Fortunately, it’s really not that hard to do a useful product opportunity assessment. I ask product managers to answer ten fundamental questions:
1. Exactly what problem will this solve? (value proposition)
2. For whom do we solve that problem? (target market)
3. How big is the opportunity? (market size)
4. What alternatives are out there? (competitive landscape)
5. Why are we best suited to pursue this? (our differentiator)
6. Why now? (market window)
7. How will we get this product to market? (go-to-market strategy)
8. How will we measure success/make money from this product? (metrics/revenue strategy)
9. What factors are critical to success? (solution requirements)
10. Given the above, what’s the recommendation? (go or no-go)
The hardest question to answer is usually the first, which surprises people because it sounds like the easiest. But ask most product managers what problem their product is intended to solve, and you usually get a rambling list of features and capabilities, rather than the a crisp, clear and compelling statement of exactly the problem that’s solved.
Another difficult problem can be in assessing the size of the opportunity. You can get thoughts on this from industry analysts, trade associations, your finance staff, and from your own bottom up calculations. This is a topic in itself, but for now just remember to be conservative and realize that not every opportunity needs to be a billion dollar market.
The “go-to-market” strategy is especially important as that describes how this product would be sold, which can have very significant impact on the product requirements.
The solution requirements refer to any special needs or requirements that were identified during the investigation. Again, we’re not describing the product here but rather making clear any dependencies or constraints. For example, if this is a product that will be sold through system integrators, then these types of partners have requirements around extensibility of the products they deliver. Similarly, there may be branding or partnership requirements.

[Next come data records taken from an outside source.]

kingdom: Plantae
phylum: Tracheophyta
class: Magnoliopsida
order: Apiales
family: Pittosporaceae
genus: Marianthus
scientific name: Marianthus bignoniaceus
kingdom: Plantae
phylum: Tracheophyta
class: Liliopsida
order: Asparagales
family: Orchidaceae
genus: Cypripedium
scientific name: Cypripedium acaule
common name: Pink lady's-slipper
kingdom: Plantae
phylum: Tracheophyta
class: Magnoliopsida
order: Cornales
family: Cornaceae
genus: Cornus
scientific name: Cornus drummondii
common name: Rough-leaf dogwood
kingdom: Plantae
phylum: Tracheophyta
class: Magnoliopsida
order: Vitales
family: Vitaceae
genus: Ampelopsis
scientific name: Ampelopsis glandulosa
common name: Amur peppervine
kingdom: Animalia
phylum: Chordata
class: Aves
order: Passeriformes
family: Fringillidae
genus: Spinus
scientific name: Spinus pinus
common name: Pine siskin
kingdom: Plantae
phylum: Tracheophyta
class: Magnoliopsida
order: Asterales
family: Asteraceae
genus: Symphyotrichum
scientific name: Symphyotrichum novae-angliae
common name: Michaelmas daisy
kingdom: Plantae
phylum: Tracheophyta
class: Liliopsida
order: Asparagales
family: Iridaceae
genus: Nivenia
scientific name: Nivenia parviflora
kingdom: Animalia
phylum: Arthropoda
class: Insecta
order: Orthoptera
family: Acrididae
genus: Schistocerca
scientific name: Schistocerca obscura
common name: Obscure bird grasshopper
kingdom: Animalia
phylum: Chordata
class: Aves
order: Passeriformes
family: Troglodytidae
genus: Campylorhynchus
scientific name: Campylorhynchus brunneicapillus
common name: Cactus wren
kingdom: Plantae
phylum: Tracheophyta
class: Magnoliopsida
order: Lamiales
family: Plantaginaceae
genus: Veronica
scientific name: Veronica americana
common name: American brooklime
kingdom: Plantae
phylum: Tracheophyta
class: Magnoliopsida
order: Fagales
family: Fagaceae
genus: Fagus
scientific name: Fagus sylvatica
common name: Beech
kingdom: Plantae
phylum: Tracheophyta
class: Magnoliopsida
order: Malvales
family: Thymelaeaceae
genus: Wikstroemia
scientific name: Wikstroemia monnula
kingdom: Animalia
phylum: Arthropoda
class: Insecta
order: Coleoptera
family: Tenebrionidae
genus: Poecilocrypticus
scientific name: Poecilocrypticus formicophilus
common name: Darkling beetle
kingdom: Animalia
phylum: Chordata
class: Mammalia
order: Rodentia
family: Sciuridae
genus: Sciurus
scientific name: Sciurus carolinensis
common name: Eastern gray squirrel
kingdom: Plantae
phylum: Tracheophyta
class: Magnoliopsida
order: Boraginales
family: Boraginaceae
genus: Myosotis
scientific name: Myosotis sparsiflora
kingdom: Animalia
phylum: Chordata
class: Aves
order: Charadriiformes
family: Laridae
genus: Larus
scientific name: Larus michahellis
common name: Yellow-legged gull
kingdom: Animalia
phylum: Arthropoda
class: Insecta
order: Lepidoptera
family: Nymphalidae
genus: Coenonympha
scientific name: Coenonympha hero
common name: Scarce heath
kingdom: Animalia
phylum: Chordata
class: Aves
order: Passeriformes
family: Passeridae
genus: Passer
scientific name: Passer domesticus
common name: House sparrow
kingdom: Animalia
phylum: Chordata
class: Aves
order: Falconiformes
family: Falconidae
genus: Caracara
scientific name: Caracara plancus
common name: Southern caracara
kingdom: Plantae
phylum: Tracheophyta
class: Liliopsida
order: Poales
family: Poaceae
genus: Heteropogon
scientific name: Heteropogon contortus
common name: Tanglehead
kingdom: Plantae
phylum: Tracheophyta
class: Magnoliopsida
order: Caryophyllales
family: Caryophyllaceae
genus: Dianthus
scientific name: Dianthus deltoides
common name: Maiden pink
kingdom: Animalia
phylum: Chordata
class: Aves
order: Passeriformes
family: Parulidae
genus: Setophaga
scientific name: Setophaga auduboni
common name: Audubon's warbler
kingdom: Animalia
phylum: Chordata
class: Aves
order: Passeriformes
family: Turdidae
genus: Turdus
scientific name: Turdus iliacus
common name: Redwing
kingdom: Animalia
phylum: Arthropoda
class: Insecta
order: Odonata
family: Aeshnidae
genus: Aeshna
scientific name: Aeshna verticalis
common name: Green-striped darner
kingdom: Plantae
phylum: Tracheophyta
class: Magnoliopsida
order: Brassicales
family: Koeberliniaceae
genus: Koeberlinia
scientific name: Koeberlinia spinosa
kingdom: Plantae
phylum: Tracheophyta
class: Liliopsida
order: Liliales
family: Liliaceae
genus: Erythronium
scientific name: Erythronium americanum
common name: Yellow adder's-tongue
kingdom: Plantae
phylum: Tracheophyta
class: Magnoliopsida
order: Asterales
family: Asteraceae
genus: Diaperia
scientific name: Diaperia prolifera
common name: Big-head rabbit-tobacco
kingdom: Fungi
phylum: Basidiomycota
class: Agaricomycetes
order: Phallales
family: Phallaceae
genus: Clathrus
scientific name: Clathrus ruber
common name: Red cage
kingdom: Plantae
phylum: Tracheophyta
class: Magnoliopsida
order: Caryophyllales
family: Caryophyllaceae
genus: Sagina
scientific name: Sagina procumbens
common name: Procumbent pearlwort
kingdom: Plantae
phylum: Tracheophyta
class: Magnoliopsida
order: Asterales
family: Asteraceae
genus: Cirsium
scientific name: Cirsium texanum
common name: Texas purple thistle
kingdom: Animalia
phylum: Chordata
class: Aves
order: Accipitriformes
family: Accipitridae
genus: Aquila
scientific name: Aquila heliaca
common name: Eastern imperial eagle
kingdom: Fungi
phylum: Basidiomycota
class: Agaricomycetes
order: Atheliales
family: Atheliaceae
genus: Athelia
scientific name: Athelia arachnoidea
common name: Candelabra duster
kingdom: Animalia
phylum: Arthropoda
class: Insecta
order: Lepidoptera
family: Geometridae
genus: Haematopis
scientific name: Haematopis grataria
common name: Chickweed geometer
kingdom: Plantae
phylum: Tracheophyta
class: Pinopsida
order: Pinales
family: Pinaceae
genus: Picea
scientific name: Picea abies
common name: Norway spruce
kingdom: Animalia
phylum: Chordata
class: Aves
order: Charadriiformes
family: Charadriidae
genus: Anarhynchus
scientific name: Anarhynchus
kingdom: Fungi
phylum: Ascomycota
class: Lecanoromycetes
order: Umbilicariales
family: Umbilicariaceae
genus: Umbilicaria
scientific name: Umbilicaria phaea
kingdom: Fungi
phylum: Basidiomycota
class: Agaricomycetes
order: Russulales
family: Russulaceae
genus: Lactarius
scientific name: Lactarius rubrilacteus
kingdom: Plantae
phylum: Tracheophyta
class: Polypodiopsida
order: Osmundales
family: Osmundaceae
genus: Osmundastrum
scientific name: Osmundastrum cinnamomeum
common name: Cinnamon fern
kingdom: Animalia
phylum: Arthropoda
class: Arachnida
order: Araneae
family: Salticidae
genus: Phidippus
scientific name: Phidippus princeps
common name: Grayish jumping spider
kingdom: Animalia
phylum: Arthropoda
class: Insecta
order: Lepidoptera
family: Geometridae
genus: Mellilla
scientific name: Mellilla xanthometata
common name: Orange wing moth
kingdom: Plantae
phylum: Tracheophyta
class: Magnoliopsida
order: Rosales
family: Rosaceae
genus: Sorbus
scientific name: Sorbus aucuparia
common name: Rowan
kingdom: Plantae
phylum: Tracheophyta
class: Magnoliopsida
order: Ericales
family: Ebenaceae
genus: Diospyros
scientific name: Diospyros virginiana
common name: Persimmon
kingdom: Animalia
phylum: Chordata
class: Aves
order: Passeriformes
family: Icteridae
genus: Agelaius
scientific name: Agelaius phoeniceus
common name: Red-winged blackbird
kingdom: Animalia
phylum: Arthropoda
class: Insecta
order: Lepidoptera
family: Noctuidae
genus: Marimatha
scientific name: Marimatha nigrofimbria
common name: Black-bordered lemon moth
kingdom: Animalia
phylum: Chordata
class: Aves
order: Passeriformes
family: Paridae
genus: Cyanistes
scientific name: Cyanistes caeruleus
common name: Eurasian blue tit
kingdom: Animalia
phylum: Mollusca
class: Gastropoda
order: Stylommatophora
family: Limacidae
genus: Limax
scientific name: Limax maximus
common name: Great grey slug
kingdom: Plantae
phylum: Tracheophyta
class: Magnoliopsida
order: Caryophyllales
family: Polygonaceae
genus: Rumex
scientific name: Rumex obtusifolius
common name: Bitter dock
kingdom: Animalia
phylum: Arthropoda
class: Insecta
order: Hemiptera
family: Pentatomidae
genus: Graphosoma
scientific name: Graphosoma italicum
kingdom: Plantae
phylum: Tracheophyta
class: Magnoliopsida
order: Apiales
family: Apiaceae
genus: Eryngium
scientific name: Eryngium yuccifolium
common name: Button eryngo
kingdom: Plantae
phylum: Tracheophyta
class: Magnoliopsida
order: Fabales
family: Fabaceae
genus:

A product organization is all about pursuing good opportunities and providing great product solutions. Opportunities for new products are everywhere, and it is important that the product manager be able to effectively evaluate new opportunities and identify those that have the most potential for the company. It is just as important that bad product ideas get identified at this stage, before significant time and cost is lost chasing them. Choosing the right set of products to pursue is among the most important decisions a company will make.
It is important that the results of the product opportunity assessment be presented and discussed with senior management, and that the company make a clear go or no-go decision on whether to pursue a product to meet this opportunity. If you do decide to proceed, you will be much better informed as to what you are getting yourself into and what it will take to succeed.
So what do you do if the CEO tells you that this is what we’re doing, so just get to work on the product? First, realize that there are sometimes strategic reasons for doing a product, so you might need to pursue a product even when it’s unlikely to succeed in the market. That said, I have found that doing this lightweight, quick product opportunity assessment is still valuable in that I become much better informed about what this product involves. It is possible that what you learn will change your CEO’s opinion, but more likely it is a good opportunity, and your CEO was right to want to pursue it, but at least now you know what you’re up against if you are to succeed.